Stored data entries

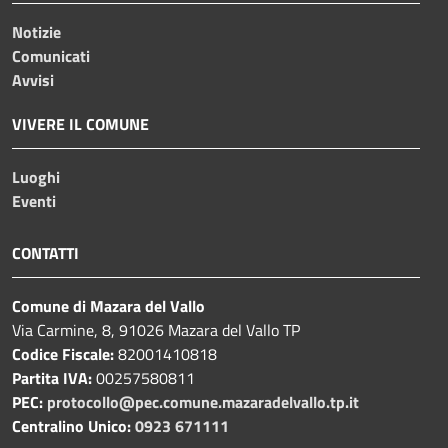
Notizie
Comunicati
Avvisi
VIVERE IL COMUNE
Luoghi
Eventi
CONTATTI
Comune di Mazara del Vallo
Via Carmine, 8, 91026 Mazara del Vallo TP
Codice Fiscale:
82001410818
Partita IVA:
00257580811
PEC:
protocollo@pec.comune.mazaradelvallo.tp.it
Centralino Unico:
0923 671111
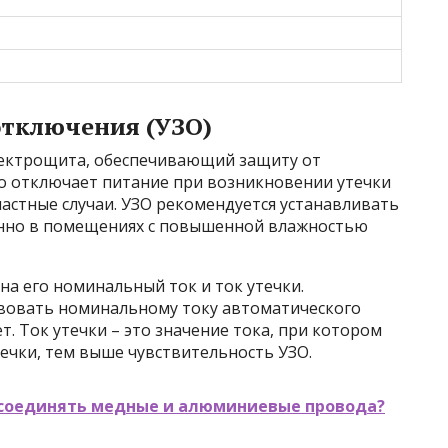
отключения (УЗО)
лектрощита, обеспечивающий защиту от
о отключает питание при возникновении утечки
астные случаи. УЗО рекомендуется устанавливать
бенно в помещениях с повышенной влажностью
а его номинальный ток и ток утечки.
вовать номинальному току автоматического
. Ток утечки – это значение тока, при котором
ечки, тем выше чувствительность УЗО.
 соединять медные и алюминиевые провода?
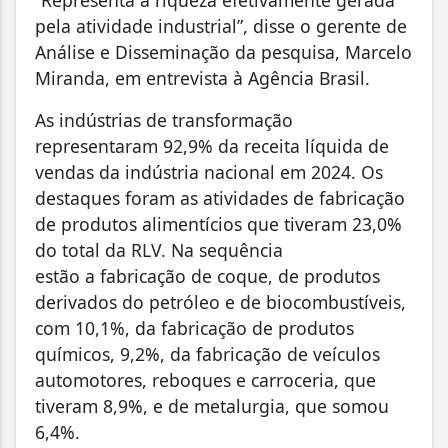
pela atividade industrial”, disse o gerente de
Análise e Disseminação da pesquisa, Marcelo
Miranda, em entrevista à Agência Brasil.
As indústrias de transformação
representaram 92,9% da receita líquida de
vendas da indústria nacional em 2024. Os
destaques foram as atividades de fabricação
de produtos alimentícios que tiveram 23,0%
do total da RLV. Na sequência
estão a fabricação de coque, de produtos
derivados do petróleo e de biocombustíveis,
com 10,1%, da fabricação de produtos
químicos, 9,2%, da fabricação de veículos
automotores, reboques e carroceria, que
tiveram 8,9%, e de metalurgia, que somou
6,4%.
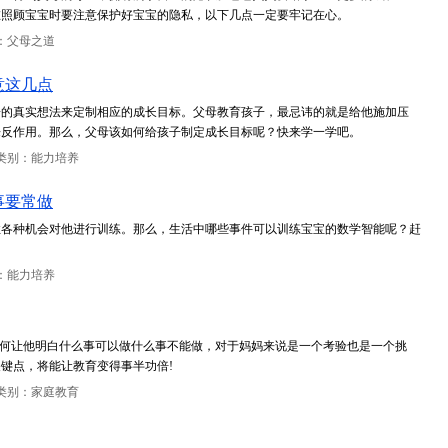
在照顾宝宝时要注意保护好宝宝的隐私，以下几点一定要牢记在心。
：父母之道
意这几点
子的真实想法来定制相应的成长目标。父母教育孩子，最忌讳的就是给他施加压
来反作用。那么，父母该如何给孩子制定成长目标呢？快来学一学吧。
类别：能力培养
事要常做
住各种机会对他进行训练。那么，生活中哪些事件可以训练宝宝的数学智能呢？赶
：能力培养
如何让他明白什么事可以做什么事不能做，对于妈妈来说是一个考验也是一个挑
键点，将能让教育变得事半功倍!
类别：家庭教育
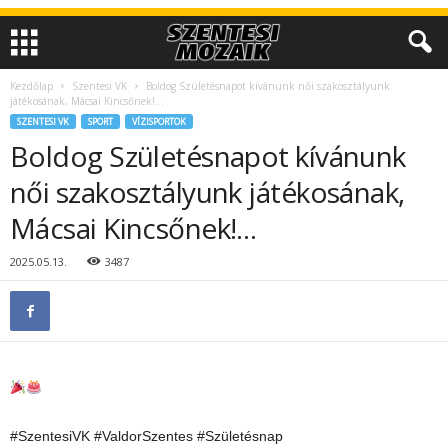
Kezdőlap
Szentesi VK
Boldog Születésnapot kívánunk női szakosztályunk
játékosának, Mácsai Kincsőnek!…
SZENTESI VK
SPORT
VÍZISPORTOK
Boldog Születésnapot kívánunk
női szakosztályunk játékosának,
Mácsai Kincsőnek!…
2025.05.13.
3487
#SzentesiVK #ValdorSzentes #Születésnap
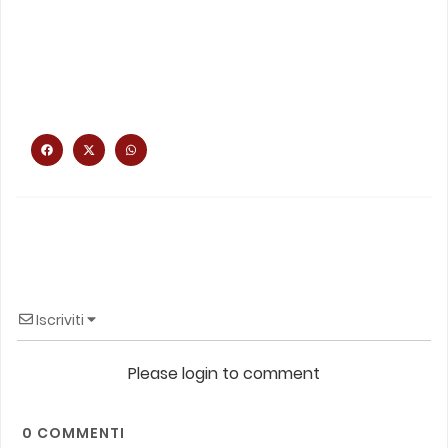
Iscriviti
Please login to comment
0
COMMENTI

▸ **Work instruction**
Could you change "Partita IVA" to "P. IVA" in all of these lines, keep everything else the same, and leave the pictures out?

▸ **Answer to this task**
Notizie
Comunicati
Avvisi
VIVERE IL COMUNE
Luoghi
Eventi
CONTATTI
Comune di Mazara del Vallo
Via Carmine, 8, 91026 Mazara del Vallo TP
Codice Fiscale:
82001410818
P. IVA:
00257580811
PEC:
protocollo@pec.comune.mazaradelvallo.tp.it
Centralino Unico:
0923 671111
отключения (УЗО)
лектрощита, обеспечивающий защиту от
о отключает питание при возникновении утечки
астные случаи. УЗО рекомендуется устанавливать
бенно в помещениях с повышенной влажностью
а его номинальный ток и ток утечки.
вовать номинальному току автоматического
. Ток утечки – это значение тока, при котором
ечки, тем выше чувствительность УЗО.
 соединять медные и алюминиевые провода?
pela atividade industrial”, disse o gerente de
Análise e Disseminação da pesquisa, Marcelo
Miranda, em entrevista à Agência Brasil.
As indústrias de transformação
representaram 92,9% da receita líquida de
vendas da indústria nacional em 2024. Os
destaques foram as atividades de fabricação
de produtos alimentícios que tiveram 23,0%
do total da RLV. Na sequência
estão a fabricação de coque, de produtos
derivados do petróleo e de biocombustíveis,
com 10,1%, da fabricação de produtos
químicos, 9,2%, da fabricação de veículos
automotores, reboques e carroceria, que
tiveram 8,9%, e de metalurgia, que somou
6,4%.
在照顾宝宝时要注意保护好宝宝的隐私，以下几点一定要牢记在心。
：父母之道
意这几点
子的真实想法来定制相应的成长目标。父母教育孩子，最忌讳的就是给他施加压
来反作用。那么，父母该如何给孩子制定成长目标呢？快来学一学吧。
类别：能力培养
事要常做
住各种机会对他进行训练。那么，生活中哪些事件可以训练宝宝的数学智能呢？赶
：能力培养
如何让他明白什么事可以做什么事不能做，对于妈妈来说是一个考验也是一个挑
键点，将能让教育变得事半功倍!
类别：家庭教育
Kezdőlap
Szentesi VK
Boldog Születésnapot kívánunk női szakosztályunk
játékosának, Mácsai Kincsőnek!…
SZENTESI VK
SPORT
VÍZISPORTOK
Boldog Születésnapot kívánunk
női szakosztályunk játékosának,
Mácsai Kincsőnek!…
2025.05.13.
3487
#SzentesiVK #ValdorSzentes #Születésnap
Iscriviti
Please login to comment
0
COMMENTI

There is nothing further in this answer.